▸ Provided records

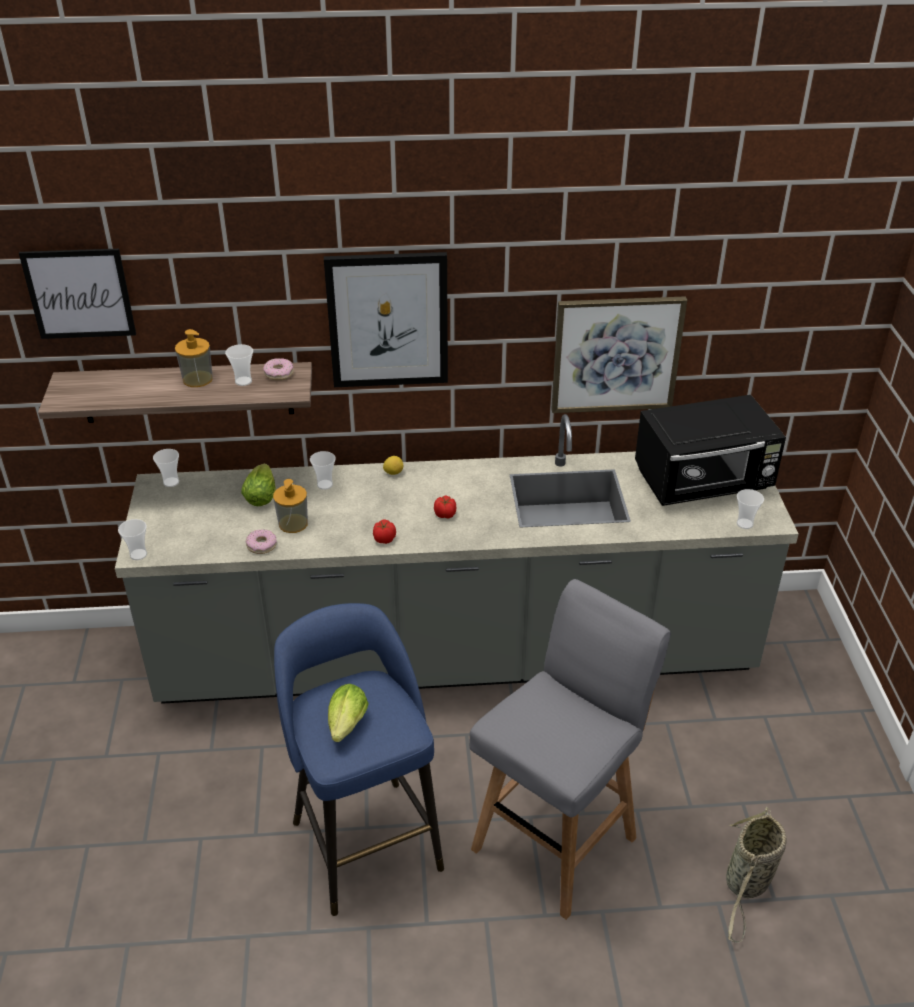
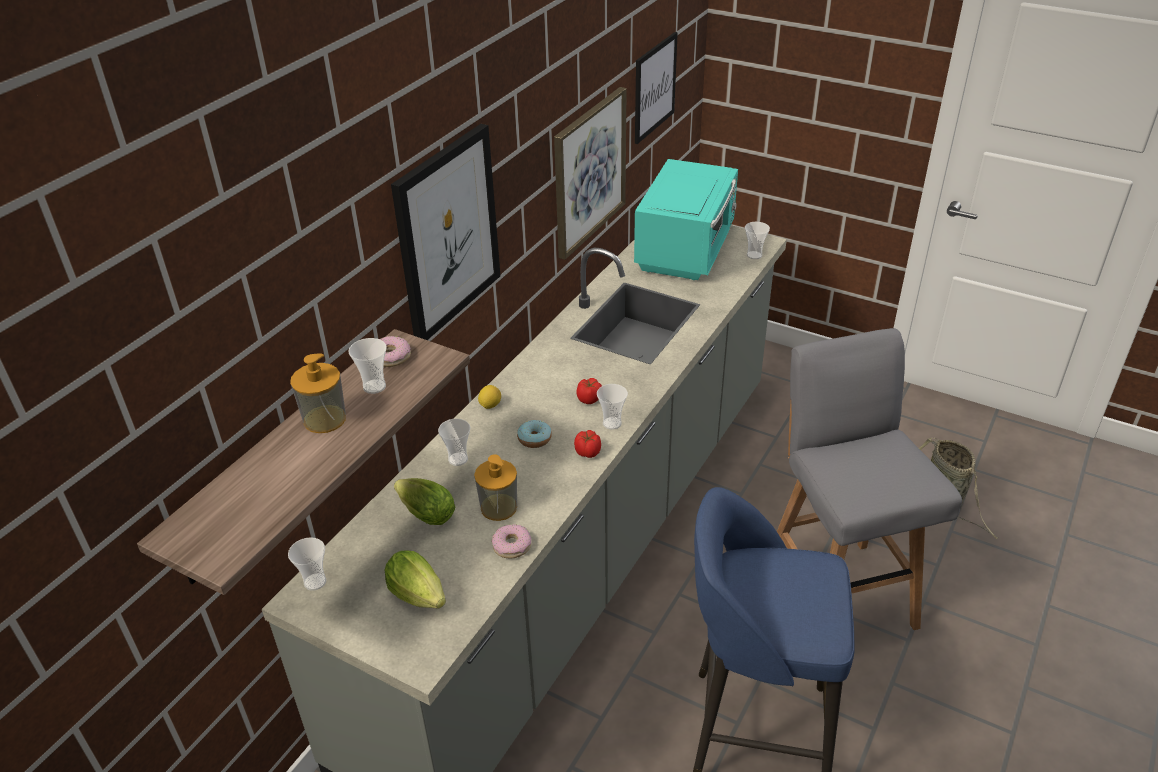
camera: 55 degrees left, 0 degrees up
(79, 293) = (152, 396): picture -> picture (654, 87)
(138, 554) = (424, 661): cup -> cup (612, 423)
(346, 727) = (793, 606): lettuce -> lettuce (420, 597)
(376, 508) = (534, 439): none -> donut
(704, 483) = (686, 250): black microwave -> turquoise microwave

▸ What you are asked to do
Give back the records above word for word, minus any image they hold.

▸ Solved problem
camera: 55 degrees left, 0 degrees up
(79, 293) = (152, 396): picture -> picture (654, 87)
(138, 554) = (424, 661): cup -> cup (612, 423)
(346, 727) = (793, 606): lettuce -> lettuce (420, 597)
(376, 508) = (534, 439): none -> donut
(704, 483) = (686, 250): black microwave -> turquoise microwave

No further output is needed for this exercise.